Elsewhere on this blog, I’ve written about the kind of feelings seniors make me feel. I wrote that post as a first-year at this University, when the then fifth-years were always the people I looked at for inspiration when I felt low, or unhappy [which was rare]. It was comforting to know that there were people who had, at that point, gone through the journey that I was going to undertake, and turned out, quite okay. Everyone’s on their own journey and path in life, but when you’re faced with new surroundings that you feel uncertain in, it’s nice to know that there are people who have become comfortable in these surroundings over time. I loved my seniors. Across all batches, I do think that each batch that exits this University leaves this place with a little more life imparted to it. That isn’t only because of the fact that there are more people who live here in each batch. It’s because experience gets added on the past layers, like the rings in a tree-bark.

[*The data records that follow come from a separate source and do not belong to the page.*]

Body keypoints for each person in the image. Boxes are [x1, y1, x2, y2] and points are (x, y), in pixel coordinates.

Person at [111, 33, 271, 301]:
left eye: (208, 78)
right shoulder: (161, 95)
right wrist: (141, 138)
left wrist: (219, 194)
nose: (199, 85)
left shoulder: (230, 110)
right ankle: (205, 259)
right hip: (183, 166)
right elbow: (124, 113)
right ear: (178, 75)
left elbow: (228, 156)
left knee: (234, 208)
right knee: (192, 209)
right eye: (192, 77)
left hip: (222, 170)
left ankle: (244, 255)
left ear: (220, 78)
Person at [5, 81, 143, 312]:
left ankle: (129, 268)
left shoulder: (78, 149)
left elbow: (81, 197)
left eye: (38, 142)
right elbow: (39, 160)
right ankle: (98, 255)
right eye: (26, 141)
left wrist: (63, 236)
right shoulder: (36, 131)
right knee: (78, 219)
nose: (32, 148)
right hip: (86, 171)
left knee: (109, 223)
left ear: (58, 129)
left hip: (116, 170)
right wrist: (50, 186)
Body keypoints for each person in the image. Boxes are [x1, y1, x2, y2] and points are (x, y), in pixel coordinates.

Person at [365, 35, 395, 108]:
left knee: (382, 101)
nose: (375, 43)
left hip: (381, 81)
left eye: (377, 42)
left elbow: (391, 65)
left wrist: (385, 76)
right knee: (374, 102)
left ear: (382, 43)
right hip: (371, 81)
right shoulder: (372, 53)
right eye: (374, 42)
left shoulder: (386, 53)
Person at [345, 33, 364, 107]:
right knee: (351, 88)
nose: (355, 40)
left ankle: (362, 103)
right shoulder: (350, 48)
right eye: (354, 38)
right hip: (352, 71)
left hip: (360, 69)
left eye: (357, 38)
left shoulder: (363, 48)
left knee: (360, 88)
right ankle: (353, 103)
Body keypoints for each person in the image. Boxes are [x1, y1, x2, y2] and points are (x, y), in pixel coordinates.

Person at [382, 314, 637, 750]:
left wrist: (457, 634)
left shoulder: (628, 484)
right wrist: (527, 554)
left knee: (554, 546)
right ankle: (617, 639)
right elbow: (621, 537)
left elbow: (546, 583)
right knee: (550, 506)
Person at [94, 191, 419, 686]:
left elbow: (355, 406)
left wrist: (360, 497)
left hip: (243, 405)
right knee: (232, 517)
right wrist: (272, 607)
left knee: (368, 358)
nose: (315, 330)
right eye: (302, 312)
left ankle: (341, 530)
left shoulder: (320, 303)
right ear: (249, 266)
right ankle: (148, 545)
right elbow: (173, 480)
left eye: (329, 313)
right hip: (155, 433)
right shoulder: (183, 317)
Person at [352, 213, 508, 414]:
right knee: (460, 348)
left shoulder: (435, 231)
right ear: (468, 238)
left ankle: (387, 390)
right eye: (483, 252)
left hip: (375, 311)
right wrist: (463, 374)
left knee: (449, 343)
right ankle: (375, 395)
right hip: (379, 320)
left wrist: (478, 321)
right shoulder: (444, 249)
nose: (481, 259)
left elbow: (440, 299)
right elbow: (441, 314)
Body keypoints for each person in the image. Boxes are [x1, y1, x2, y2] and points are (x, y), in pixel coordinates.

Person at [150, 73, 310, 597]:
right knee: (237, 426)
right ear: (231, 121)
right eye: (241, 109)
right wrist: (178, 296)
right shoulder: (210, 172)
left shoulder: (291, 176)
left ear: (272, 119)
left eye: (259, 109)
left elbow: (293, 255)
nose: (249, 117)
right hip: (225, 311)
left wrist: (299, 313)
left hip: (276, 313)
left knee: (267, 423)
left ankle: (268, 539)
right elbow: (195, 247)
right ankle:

It also means there are always more people to reach out to for help. Chances are that someone in a senior batch will relate to what you are feeling at any given point of time. Seniors are that weird bridge between parents & friends. They really do care for you, atleast, my seniors did for me – in a way that is both parent-like, and friend-like; making my closest senior-friends, family to me.

For the last four years, I’ve become a senior student to some junior batch entering the University. I don’t want to comment on what or who I am as a senior: that is far too self-indulgent. What that journey has meant, however, is that I’ve always welcomed my seniors back to campus when they’ve become alumni. This weekend provided another opportunity to do that.

Last night I went out for dinner and spent time after that meal with two alumni. Just me  & one of my friends, and them. On that table, and throughout that period of time, I was the happiest I’ve been in quite some time. Nostalgia is a good friend who keeps you company when you’re around people you feel like you know from a past life, which is what these seniors feel like.

It’s weird to think that I’ll join them as alumni of this University in a couple of months. It’s also liberating in a lot of ways. My life here, on this campus, feels like a life I’ve lived to the fullest – and it’s an appropriate time to move forward. To seek fresher pastures, to open new chapters on that journey. I’m grateful that my University is trying to build an alumni culture, and I’m hopeful that it is a network that begins to become more interconnected as it grows. The value of people who share experiences is that they breed familiarity. Very often, that is enough to make someone feel comfortable in uncertainty.

Life’s always going to be filled with that uncertainty: so I’m always going to hope I have friends who are seniors, who are alumni, who are kind and willing to spend time with as we figure it out.

Naturally, this is a way of saying that seniors give gyaan very often. It all comes from a good place, and it’s often very helpful.